Jogun flicked the safety on his pistol, stuck it in his waistband, and climbed into the Pulsar’s backseat. Just get to business. Don’t let ’em see you sweat. He scooped foam out by the arm-full, digging for the center console. Suomo climbed into the driver’s side, leaned over to Jogun, and slapped him on the back. Jogun managed a nod then continued working. He kept his attention fixed on the console and away from the boy’s body next to him. He looked away as that corpse was unhooked from its harness and dragged out.
They picked the wreck clean within a matter of minutes. First the factory stereo and speakers, GPS, head-rest monitors, yards of fiber optic cable, and anything with a circuit board. Then the heavy lifting. The seats, undamaged glass, polyurethane interior paneling, and the carbon fiber hull came out in crudely cut sections, tossed into piles on the roof to be carried off by the Runners.
Jogun, with full satchel in tow, stepped out of the skeletal remains in time to see the kids arrive. Despite their long pursuit, they had lost no energy. They pestered the Runners for closer looks at the loot. A few ran to the piles, picked up all they could carry, and followed behind their elders. A tiny kid arrived dead last. His tiny body heaved with each exhausted gasp. Matteo! Jogun sprinted to him, and crouched down.
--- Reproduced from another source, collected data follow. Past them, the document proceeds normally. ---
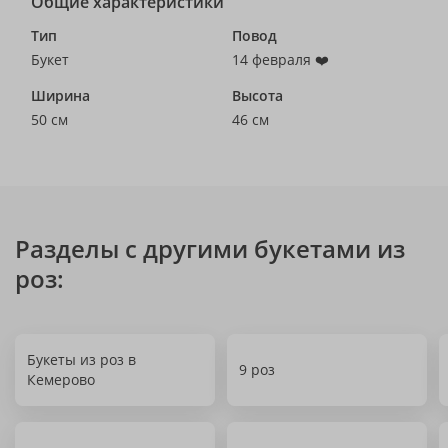
Общие характеристики
Тип
Повод
Букет
14 февраля ❤️
Ширина
Высота
50 см
46 см
Разделы с другими букетами из
роз:
Букеты из роз в
9 роз
Кемерово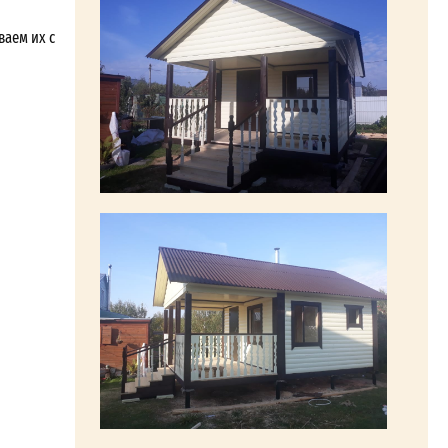
ваем их с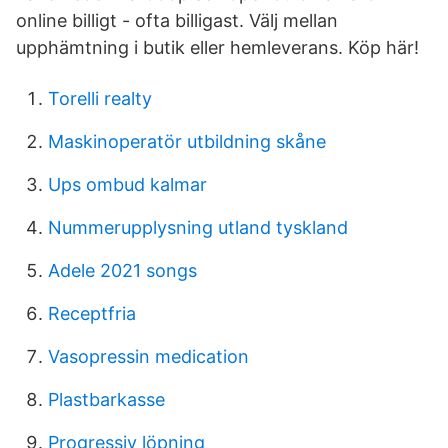
online billigt - ofta billigast. Välj mellan
upphämtning i butik eller hemleverans. Köp här!
Torelli realty
Maskinoperatör utbildning skåne
Ups ombud kalmar
Nummerupplysning utland tyskland
Adele 2021 songs
Receptfria
Vasopressin medication
Plastbarkasse
Progressiv löpning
“Dammit Matteo, when I say stay, you stay! ” said Jogun. He glanced back, scanning behind him for traces of the bodies. Gone. They were carried off too. Jogun tried to block thoughts of what they’d be used for.
“I—I wa—” Matteo struggled.
“Slow down man, like we practiced,” Jogun pursed his lips, drew in a long, deep breath, and exhaled. Matteo nodded and obeyed. Jogun pressed a hand to Matteo’s stomach and pushed against the pressure of each breath. The boy’s breathing slowed, accompanied by shrill wheezing.
“You good?”
“Y—yeah. What’d you get?”
Jogun furrowed his brow.
“Never mind what I got, boy, you need to learn how to listen! This ain’t no place for you!”
Matteo frowned at the remark. He looked at the kids with armfuls of cable and hull fragments. He huffed through the wheezing.
“You ain’t like them,” said Jogun. Matteo shot him a dirty look.
“C’mon, I didn’t mean…I just—whatever. Sounds like you need to head down to the Doc for a refill.” Jogun tapped the inhaler tank in Matteo’s hood, stood up, and dug into his satchel. Pulled out a ripe clementine orange.